One of the many miracles of the New York Knicks’ championship run through the playoffs (a phrase whose novelty will never lose its sheen) was how it transformed space in the city. As the team entered the N.B.A. Finals on a hot streak for the ages—they’d swept two opponents in a row, and ended up winning the championship having lost only three games, by a total of six points—New York’s neighborhoods took on new guises, just by becoming so thrillingly full. In Fort Greene, for instance, a lively neighborhood nobody would think to call underpopulated, game days at the sports bar FancyFree, or the Mexican-Cuban restaurant Habana Outpost, made it so that you couldn’t see the white lines of the crosswalk in photographs or videos shared in Instagram. Friends of mine started showing up at sports bars just after noon to grab a spot at the bar for an eight-thirty tipoff. Intersections became improvised plazas, clotted with bodies. People, people, everywhere!

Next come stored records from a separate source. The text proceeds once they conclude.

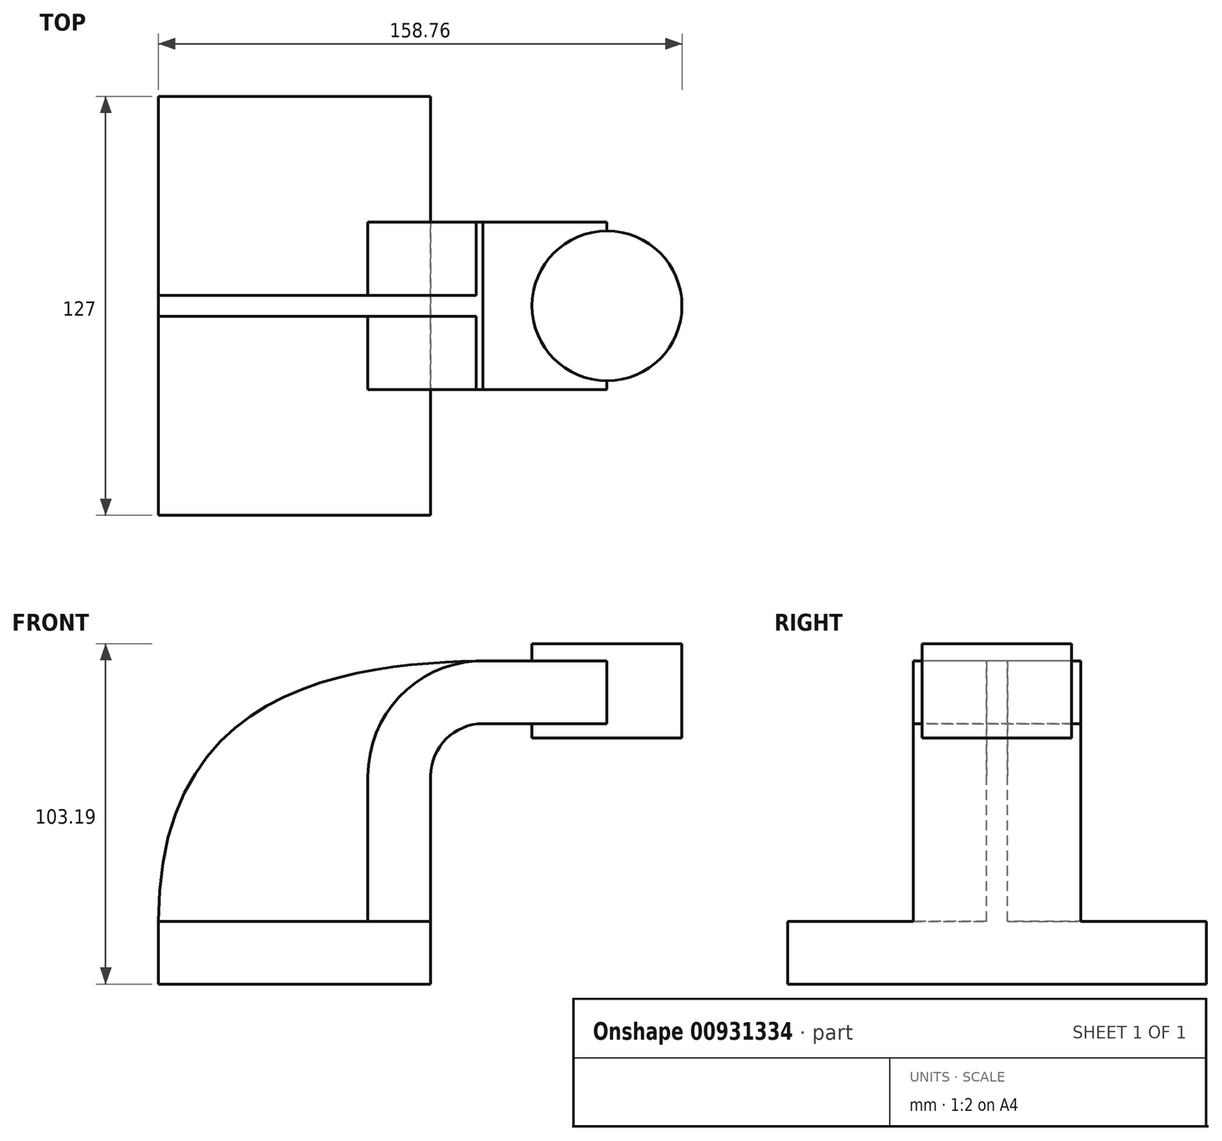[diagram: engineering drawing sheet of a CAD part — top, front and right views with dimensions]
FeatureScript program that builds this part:
annotation { "Feature Type Name" : "Feature", "Feature Type Description" : "" }
export const myFeature = defineFeature(function(context is Context, id is Id, definition is map)
    precondition{}
    {
        {
            var Q0;
            Q0=qCreatedBy(makeId("Front.planeOp"),FACE);
            var sketch = newSketch(context, id + "F0", { "sketchPlane" : qUnion([Q0])});
            skLineSegment(sketch, "E0.bottom", {"start": v(-41.27, -9.53) * mm, "end": v(41.28, -9.53) * mm});
            skLineSegment(sketch, "E0.top", {"start": v(-41.28, 9.52) * mm, "end": v(41.28, 9.52) * mm});
            skLineSegment(sketch, "E0.left", {"start": v(-41.28, -9.53) * mm, "end": v(-41.28, 9.52) * mm});
            skLineSegment(sketch, "E0.right", {"start": v(41.28, -9.53) * mm, "end": v(41.28, 9.52) * mm});
            skPoint(sketch, "E0.middle", {"position": v(0, 0) * mm});
            skLineSegment(sketch, "E1.bottom", {"start": v(66.67, 65.09) * mm, "end": v(117.47, 65.09) * mm});
            skLineSegment(sketch, "E1.top", {"start": v(66.67, 93.66) * mm, "end": v(117.47, 93.66) * mm});
            skLineSegment(sketch, "E1.left", {"start": v(66.67, 65.09) * mm, "end": v(66.67, 93.66) * mm});
            skLineSegment(sketch, "E1.right", {"start": v(117.47, 65.09) * mm, "end": v(117.47, 93.66) * mm});
            skPoint(sketch, "E1.middle", {"position": v(92.07, 79.38) * mm});
            skLineSegment(sketch, "E2", {"start": v(41.27, 9.52) * mm, "end": v(41.27, 53.57) * mm});
            skArc(sketch, "E3", {"start": v(41.28, 53.57) * mm, "mid": v(45.92, 64.8) * mm, "end": v(57.15, 69.45) * mm});
            skLineSegment(sketch, "E4", {"start": v(57.15, 69.45) * mm, "end": v(94.74, 69.45) * mm});
            skLineSegment(sketch, "E5.0", {"start": v(57.15, 88.5) * mm, "end": v(94.74, 88.5) * mm});
            skArc(sketch, "E5.1", {"start": v(22.23, 53.57) * mm, "mid": v(32.45, 78.27) * mm, "end": v(57.15, 88.5) * mm});
            skLineSegment(sketch, "E5.2", {"start": v(22.22, 9.52) * mm, "end": v(22.22, 53.57) * mm});
            skLineSegment(sketch, "E6", {"start": v(94.74, 65.09) * mm, "end": v(94.74, 93.66) * mm});
            skPoint(sketch, "E6.startSnap0", {"position": v(92.07, 65.09) * mm});
            skFitSpline(sketch, "E7", {"points": [v(-41.27, 9.52) * mm, v(57.15, 88.5) * mm], "startDerivative": vector(-0.85, 226.07) * mm, "endDerivative": vector(98.9, 2.9) * mm});
            skSolve(sketch);
        }
        {
            var Q0;
            Q0=makeQuery(id+"F0.imprint","IMPRINT",FACE,{"disambiguationData":[TD([[makeQuery(id+"F0.imprint","IMPRINT",EDGE,{"derivedFrom":sQuery(id+"F0.wireOp",EDGE,"E0.bottom")}),1.0]])]});
            extrude(context, id + "F1", {"entities" : qUnion([Q0]), "endBound" : BoundingType.SYMMETRIC, "oppositeDirection" : true, "depth" : 127 * mm, "offsetDistance" : 25.4 * mm});
        }
        {
            var Q0;
            {var subQ1=sQuery(id+"F0.wireOp",EDGE,"E2");Q0=makeQuery(id+"F0.imprint","IMPRINT",FACE,{"disambiguationData":[TD([[makeQuery(id+"F0.imprint","IMPRINT",EDGE,{"derivedFrom":subQ1}),1.0]])]});}
            var Q1;
            {var subQ0=sQuery(id+"F0.wireOp",EDGE,"E4");var subQ1=sQuery(id+"F0.wireOp",EDGE,"E1.left");var subQ2=makeQuery(id+"F0.imprint","INTERSECT",VERTEX,{"derivedFrom":[subQ1,subQ0]});Q1=makeQuery(id+"F0.imprint","IMPRINT",FACE,{"disambiguationData":[TD([[makeQuery(id+"F0.imprint","IMPRINT",EDGE,{"disambiguationData":[TD([[subQ2,-1.0]])],"derivedFrom":subQ1}),-1.0]])]});}
            extrude(context, id + "F2", {"entities" : qUnion([Q0, Q1]), "operationType" : NewBodyOperationType.ADD, "endBound" : BoundingType.SYMMETRIC, "depth" : 50.8 * mm, "offsetDistance" : 25.4 * mm});
        }
        {
            var Q0;
            {var subQ3=sQuery(id+"F0.wireOp",EDGE,"E5.2");Q0=makeQuery(id+"F0.imprint","IMPRINT",FACE,{"disambiguationData":[TD([[makeQuery(id+"F0.imprint","IMPRINT",EDGE,{"derivedFrom":subQ3}),1.0]])]});}
            extrude(context, id + "F3", {"entities" : qUnion([Q0]), "operationType" : NewBodyOperationType.ADD, "endBound" : BoundingType.SYMMETRIC, "depth" : 6.35 * mm, "offsetDistance" : 25.4 * mm});
        }
        {
            var Q0;
            {var subQ4=sQuery(id+"F0.wireOp",EDGE,"E1.right");Q0=makeQuery(id+"F0.imprint","IMPRINT",FACE,{"disambiguationData":[TD([[makeQuery(id+"F0.imprint","IMPRINT",EDGE,{"derivedFrom":subQ4}),1.0]])]});}
            var Q1;
            Q1=sQuery(id+"F0.wireOp",EDGE,"E6");
            revolve(context, id + "F4", {"operationType" : NewBodyOperationType.ADD, "surfaceOperationType" : NewSurfaceOperationType.NEW, "entities" : qUnion([Q0]), "axis" : qUnion([Q1]), "revolveType" : RevolveType.FULL});
        }
    });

A clichéd gripe about New York these days is that there are too many lines—for matcha, for pizza, for pastries, for tickets to sundry events. Tourists and transplants, influencers thirsting after “aura”: the blame for the obnoxiously crowded streetscape gets spread pretty thin. But this new fullness—a plenitude that’s spiritual as well as physical—didn’t feel like a reason to complain. It felt like an almost organic development in the life-narrative of the city, perhaps a contrapuntal response to the emptied-out streets New Yorkers still remember from the terrifying early days of the COVID-19 lockdowns. The city feels like it’s back in full swing, announcing its electricity by the simple act of showing up.
So, yes, the streets near Fulton were dauntingly, densely packed. Cops stood near the hinges of endless yards of metal barricades, pushing the crowds through a maze of physical impediments. Mayor Zohran Mamdani had assigned more than ten thousand officers to the event, and all of them seemed busy keeping the masses at bay. The streets downtown are narrow, and many of the buildings very high, casting shadows as wide as avenues, making the sidewalks feel like dried-out waterways and the people walking them look small. Now it seemed as if the crowd, in all its collective strength, could have picked up one of those buildings and put it somewhere more convenient, the better to get a glimpse of the parade.